10. The transmission device as claimed in claim 1, wherein the transmission device is partially or completely configured as a unidirectional data diode, as a firewall, or as a gateway.

11. The transmission device as claimed in claim 1, wherein the transmission device is configured to provide the real second network with a routing table comprising a plurality A of IP addresses of nodes of the real first network.

12. The transmission device as claimed in claim 1, wherein the transmission device is configured to provide the real second network with at least one specific IP address of a specific node of the real first network.

13. The transmission device as claimed in claim 11, wherein the network-specific data comprises measured values, at least a number T of nodes of the real first network, operating states of nodes of the real first network and/or a technical process executed by at least one node of the real first network.

14. The transmission device as claimed in claim 4, wherein at least the simulation unit, the configuration unit the first network port and the second network port are implemented in a common housing.

Description

BRIEF DESCRIPTION

[0068] Some of the embodiments will be described in detail, with reference to the following figures, wherein like designations denote like members, wherein:

[0069] FIG. 1 shows a schematic block diagram of a first embodiment of a transmission device for transmitting data; and

[0070] FIG. 2 shows a schematic block diagram of a second embodiment of a transmission device for transmitting data.

DETAILED DESCRIPTION

[0071] FIG. 1 shows a schematic block diagram of a first embodiment of a transmission device 1 for transmitting data between a real first network RNW1 comprising a production network, for example, and a real second network RNW2 comprising a local network, for example. This transmission of data is carried out in particular in a transmission layer, layer 2 according to the OSI/ISO Layer model. In another embodiment, the real first network RNW1 can comprise a railway safety network, while the real second network RNW2 comprises the internet.

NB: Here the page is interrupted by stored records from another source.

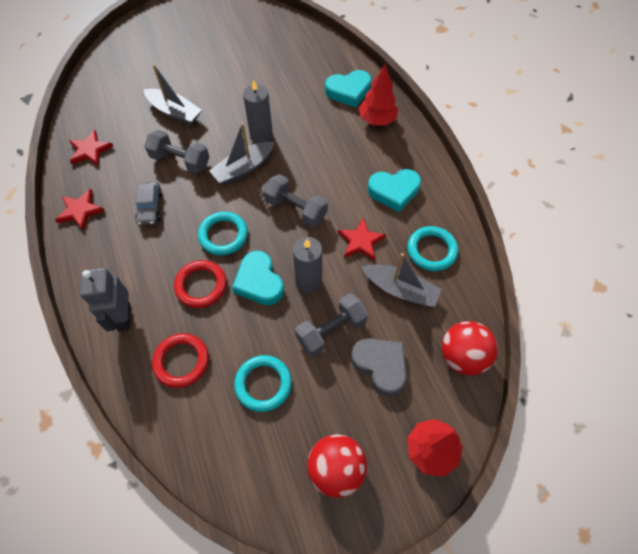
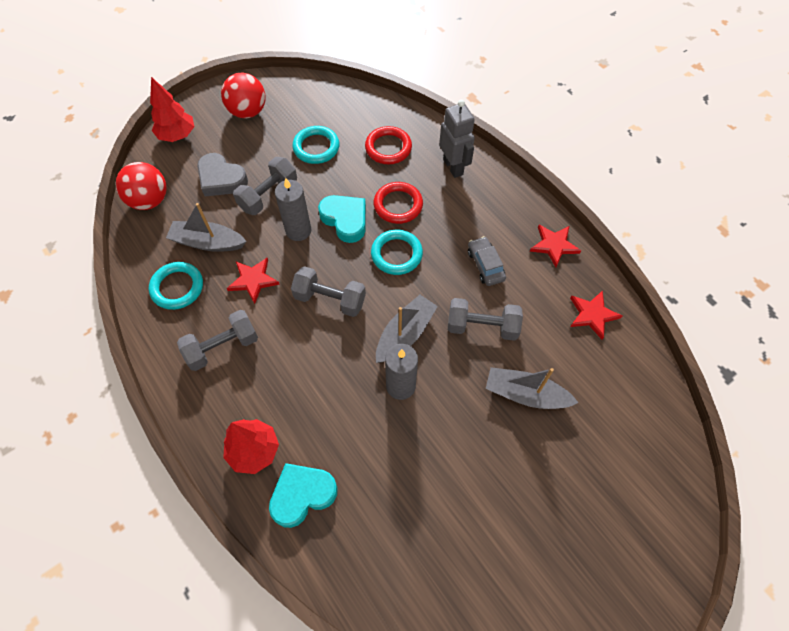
camera: 165 degrees right, 0 degrees up
turquoise heart [368,169,421,212] -> grey dumbbell [177,310,258,371]

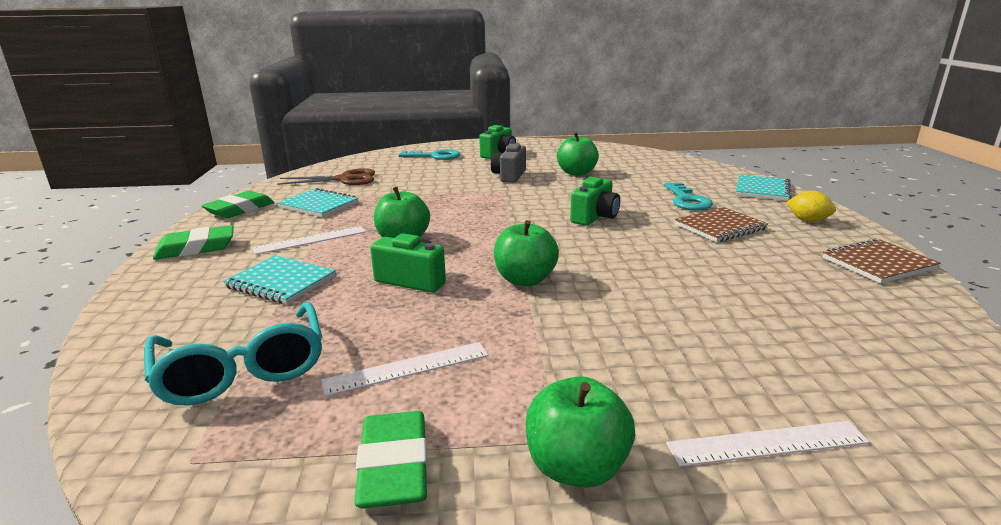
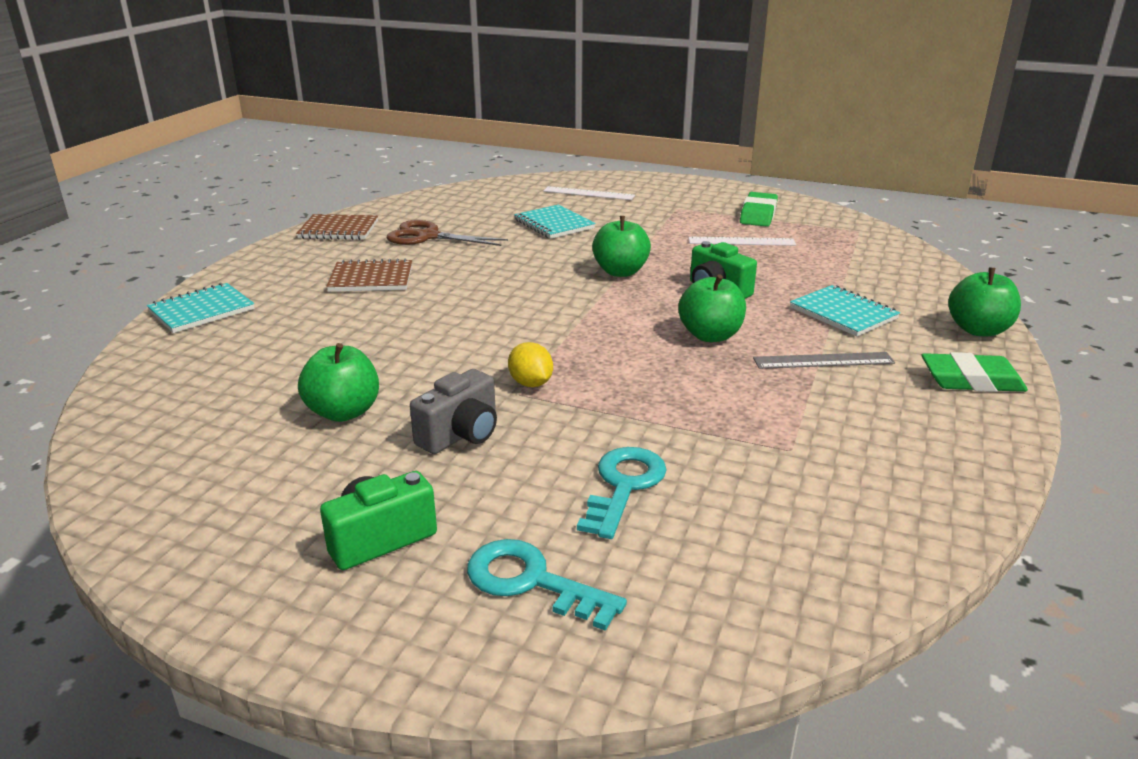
camera: 155 degrees left, 5 degrees up
turquoise glasses [144,302,322,406] -> none
green eraser [201,191,274,218] -> none
white ruler [252,226,366,255] -> grey ruler [753,352,895,369]
brown scissors [277,168,375,185] -> brown scissors moved to [387,220,508,246]
turquoise notebook [277,188,359,217] -> turquoise notebook moved to [514,205,596,239]
green apple [526,376,635,488] -> green apple moved to [948,268,1021,336]
green camera [570,177,620,226] -> none
turquoise key [664,182,713,210] -> turquoise key moved to [577,447,666,539]
yellow lemon [786,191,836,222] -> yellow lemon moved to [508,342,553,387]

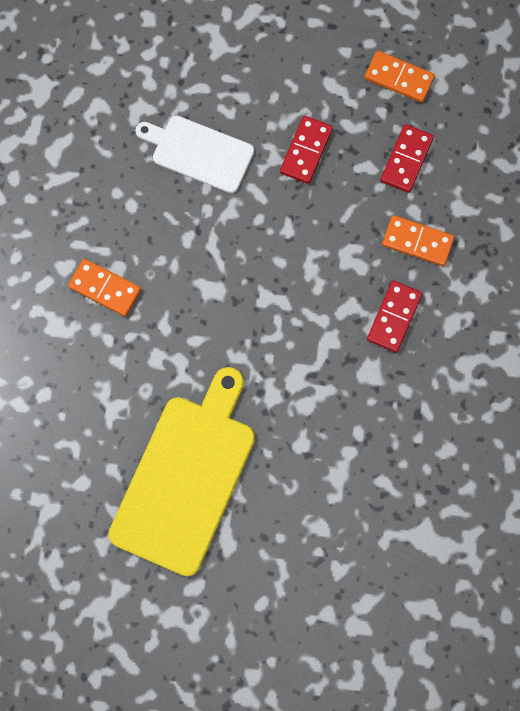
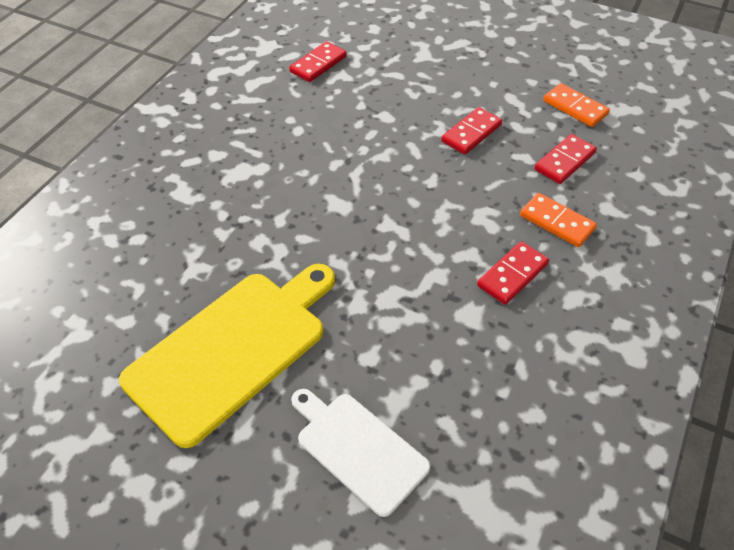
camera: 20 degrees right, 25 degrees down
orange domino [68,259,141,316] -> none
white cutting board [136,116,254,193] -> white cutting board moved to [291,389,430,517]
none -> red domino [289,41,347,82]

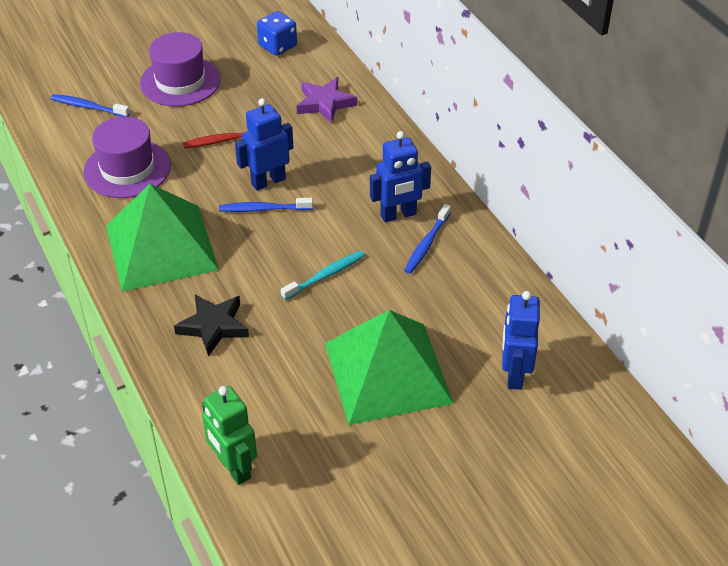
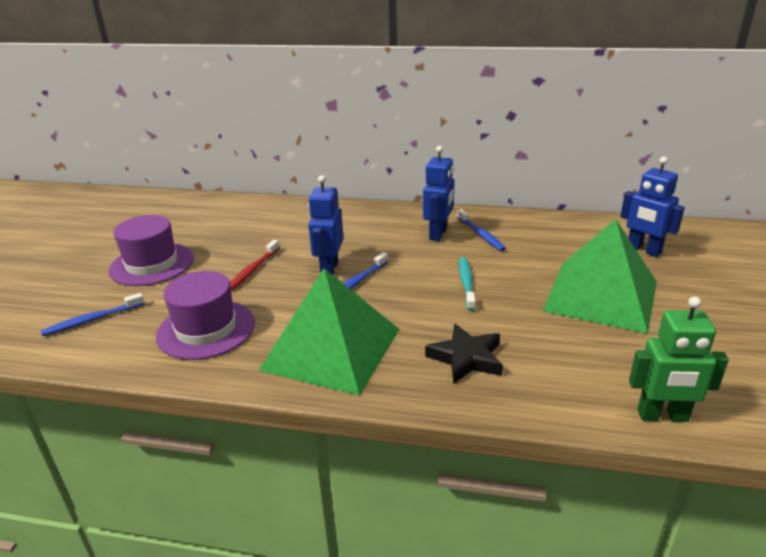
camera: 50 degrees left, 15 degrees down
blue dice [257,11,297,56] -> none
purple star [297,77,357,124] -> none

[0072] In FIG. 1, the transmission device 1 is formed completely as a unidirectional data diode. In another embodiment, the transmission device 1 may be partially or completely designed as a firewall (not shown) or as a gateway (not shown).

[0073] The transmission device 1 has a first network port P1 for coupling to the real first network RNW1 and a second network port P2 for coupling to the real second network RNW2. In addition, the transmission device 1 comprises a simulation unit 2.

[0074] The simulation unit 2 is connected to the first network port P1, which is configured to receive network-specific data from the real first network RNW1 via the first network port P1, to provide a virtual simulation network VSN of the real first network RNW1 in accordance with the network-specific data received, and to prepare the provided virtual simulation network VSN, via the second network port P2, for access to the provided virtual simulation network VSN from the real second network RNW2.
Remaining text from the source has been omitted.